-- Extract --
(begin)

Meeting Minutes TCP Increased Security (tcpinc) WG
Date and time 2015-07-20 13:20
Title Minutes for TCPINC at IETF-93
State Active
Other versions plain text
Last updated 2015-08-03

minutes-93-tcpinc-1
Projector isn't working, but that's find: there are no slides.

--

tcpcrypt progress (Andrea)

Been taking feedback. Reworked to move to TLV. Submitted a new draft (with
TLV). Not MAC-ing the header. Doing Diffie-Hellman. We've always had an option
to disable tcpcrypt when TLS is present.

--

TLS-based solution (Eric)

Most tried to make the draft clearer. No technical changes other than mandating
session hash. Have a very early prototype. Not ready to show yet, but nothing
surprising found during implementation.

--

Tero: How to go forward? There was a discussion on the mailing list. The
working group prefers option #1: adopt both and see what happens.

By IETF94 we need a full (though not final) specification
 - for tcpcrypt it means including all the changes from WG input
 - for TLS means a complete profile

For both: need an implementation that the implementers claim matches the spec.

If both deliver: we do a consensus call.  No consensus? Coin toss.

Consensus on this plan?

--

Jan Seedorf: Surprised that we're considering closing the WG when we think this
is important for tackling pervasive monitoring.

David Mazieres: Seems fine for what we have to do. Should have an earlier
deadline for feedback so that we can have some time for implementation.

ekr: Does not seem crazy. probably should be lenient on evaluating the
implementation for matching the spec. Don't want to see us falling back on
rough consensus

Ted Hardie: Perhaps test for consensus now and skip all this. If we are going
to do this, adopt a blank sheet of paper. It's too important to let it drop.

(end)

[Dataset items]
(begin)

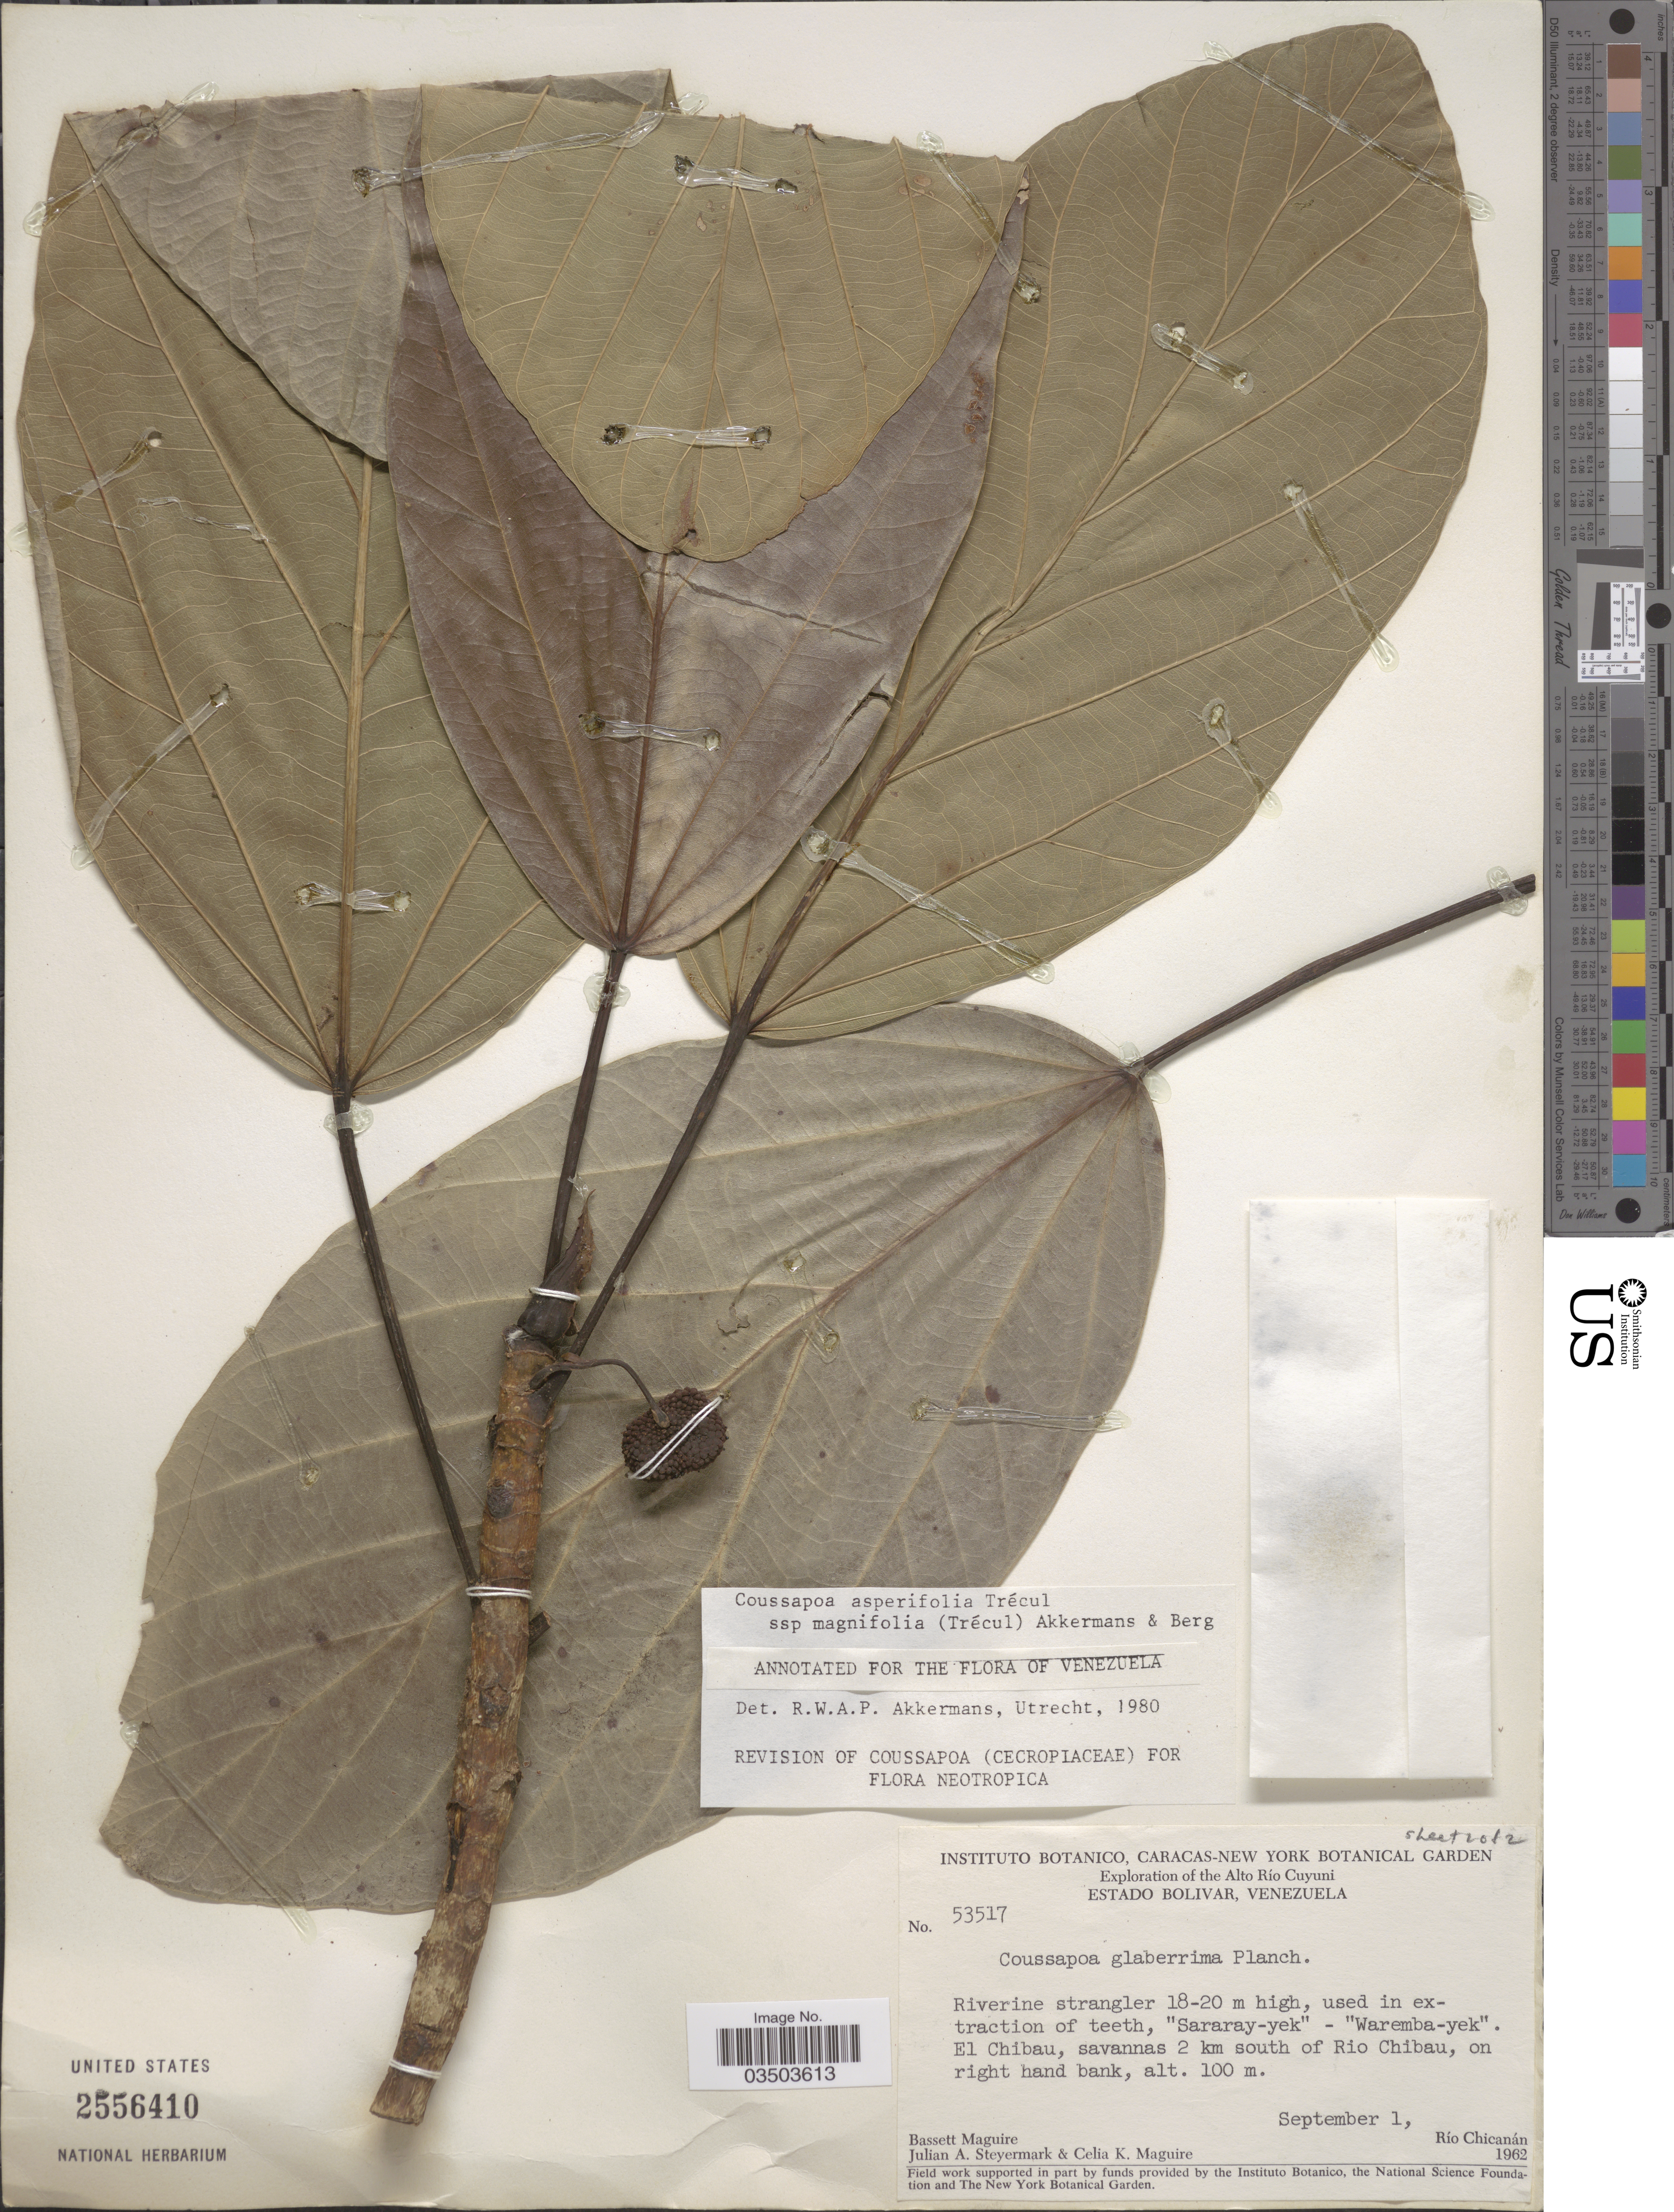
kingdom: Plantae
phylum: Tracheophyta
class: Magnoliopsida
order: Rosales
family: Urticaceae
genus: Coussapoa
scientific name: Coussapoa asperifolia subsp. magnifolia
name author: (Trécul) Akkermans & C.C. Berg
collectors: B. Maguire, J. Steyermark & C. K. Maguire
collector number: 53517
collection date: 1962-09-01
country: Venezuela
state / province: Bolivar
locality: Alto Río Cuyuni. El Chibau, savannas 2 km south of Rio Chibau, on right hand bank. Río Chicanán.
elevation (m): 100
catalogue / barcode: US 2556410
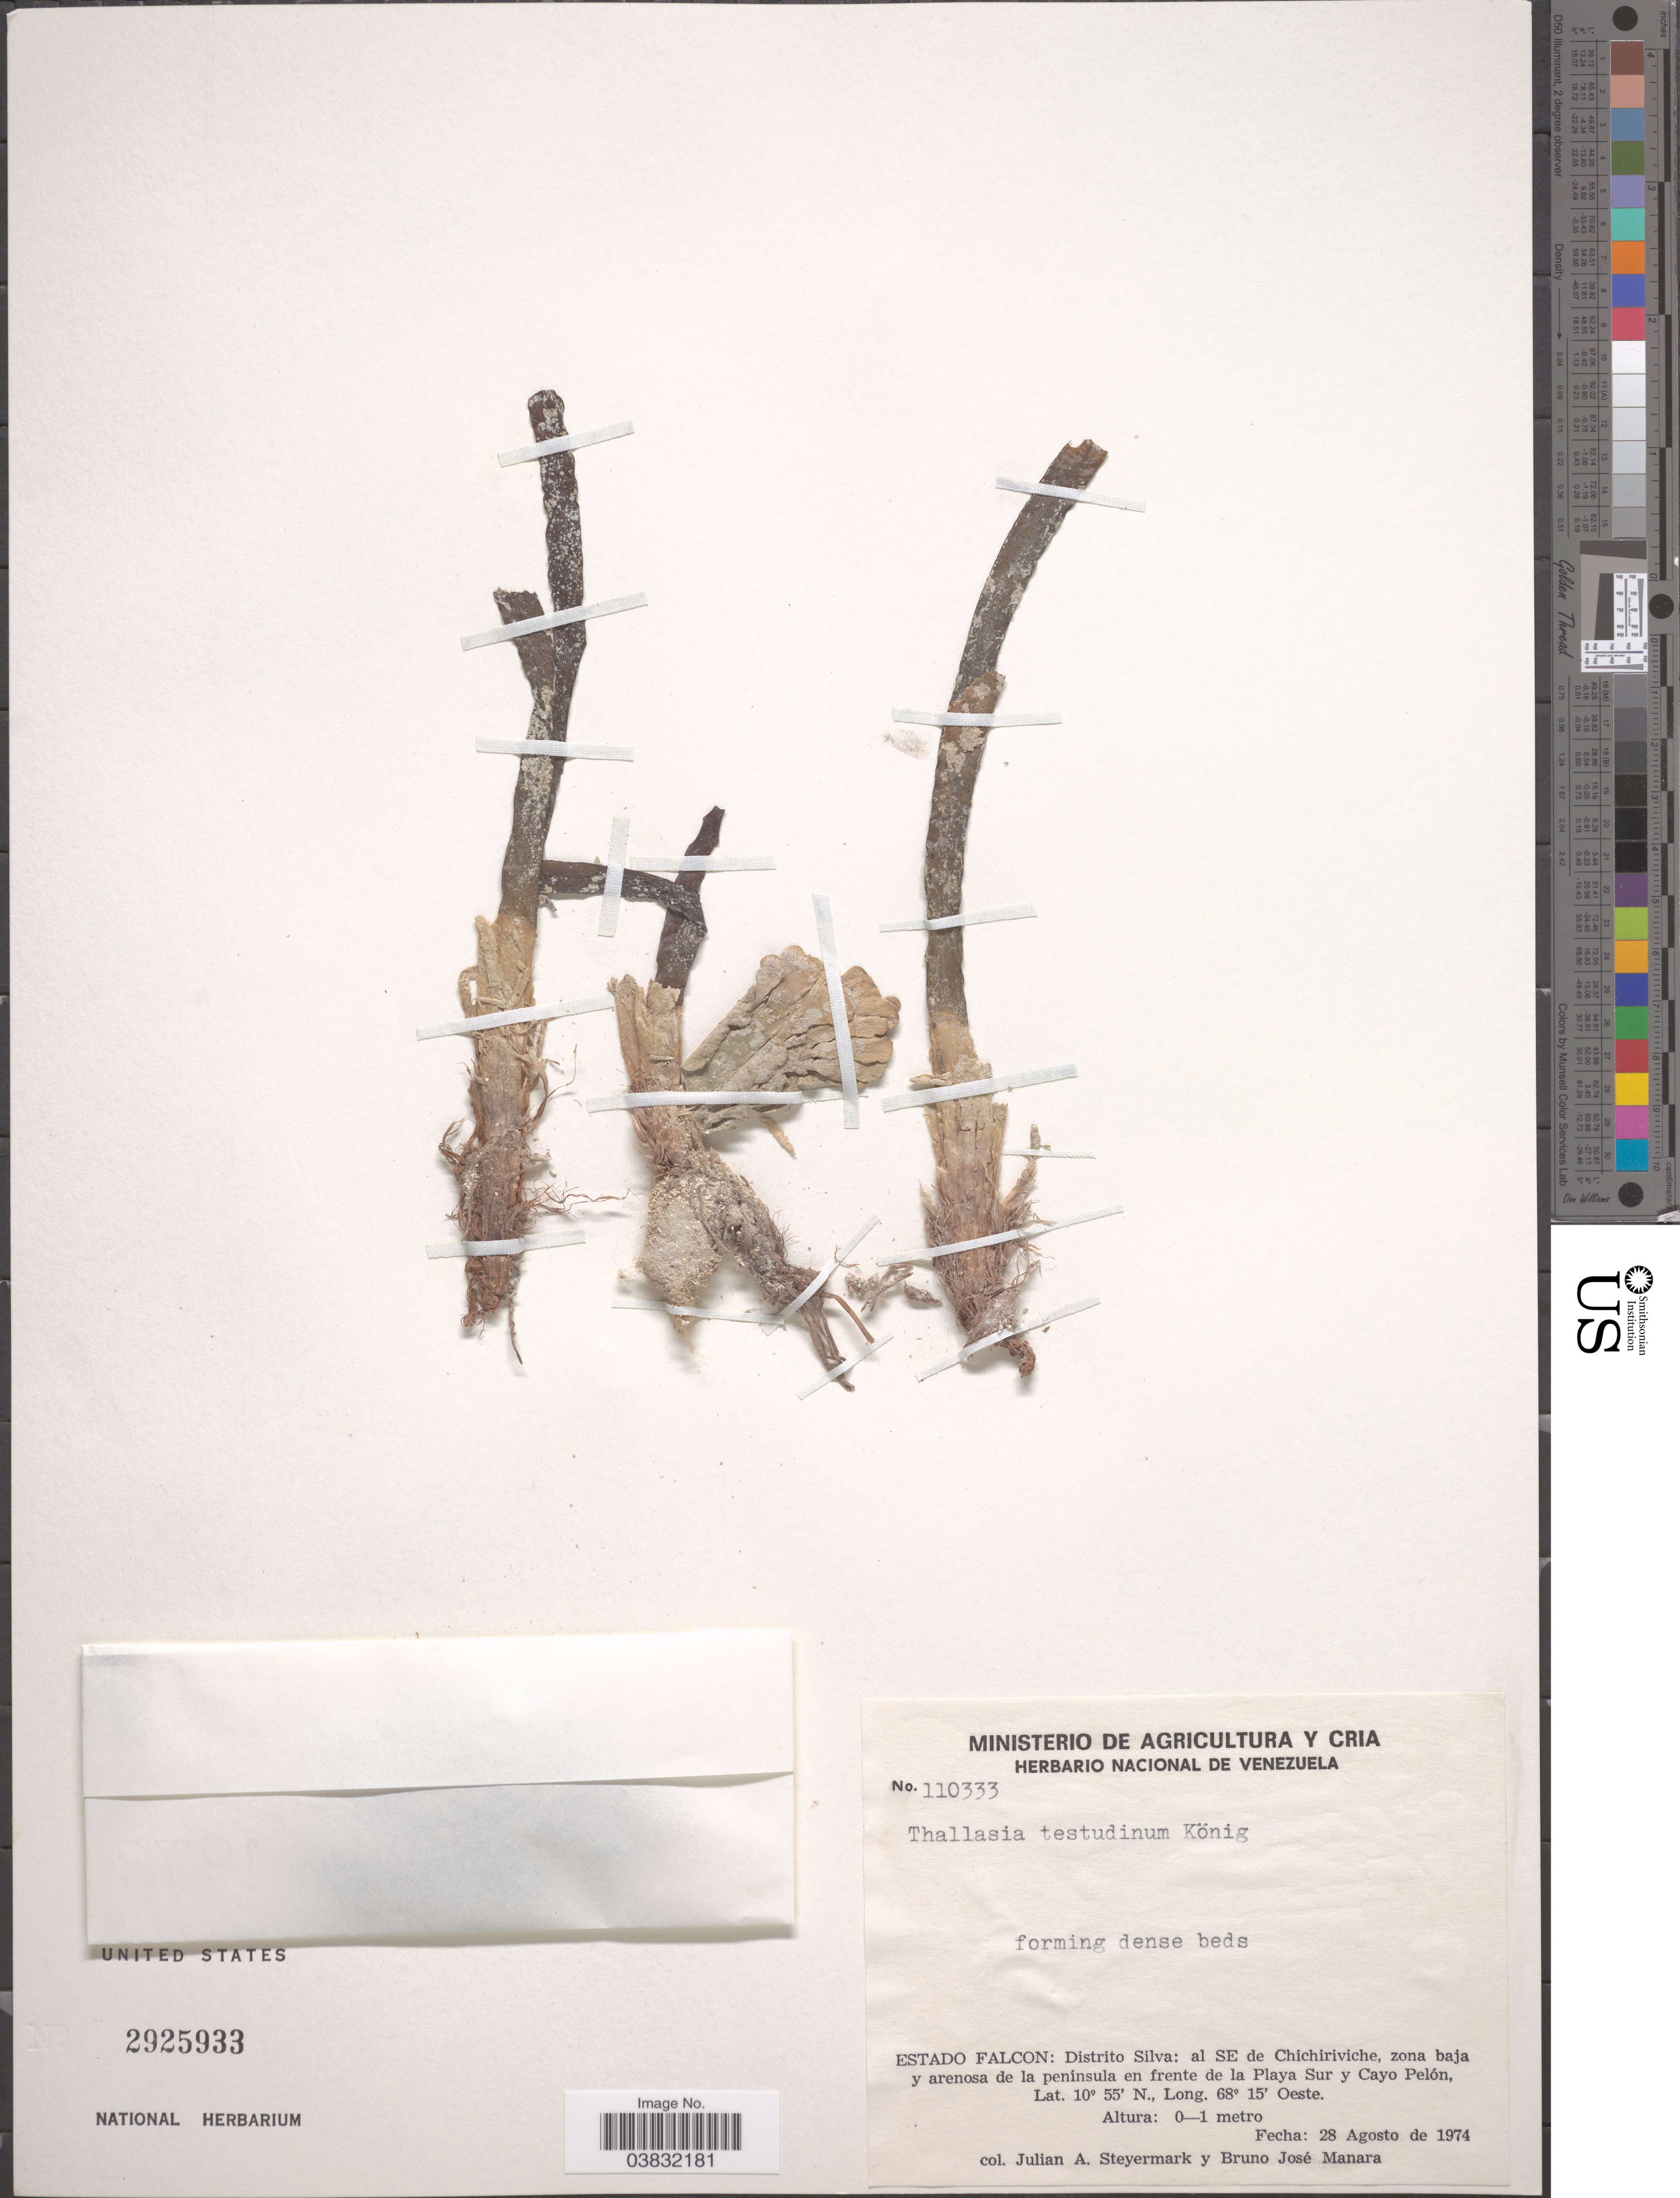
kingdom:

(end)

-- Written exercise --
Duplicate the portion of the tcpinc meeting minutes starting with "Been taking feedback." and going on through "TLS is present.", word for word.

-- Answer to the exercise --
Been taking feedback. Reworked to move to TLV. Submitted a new draft (with
TLV). Not MAC-ing the header. Doing Diffie-Hellman. We've always had an option
to disable tcpcrypt when TLS is present.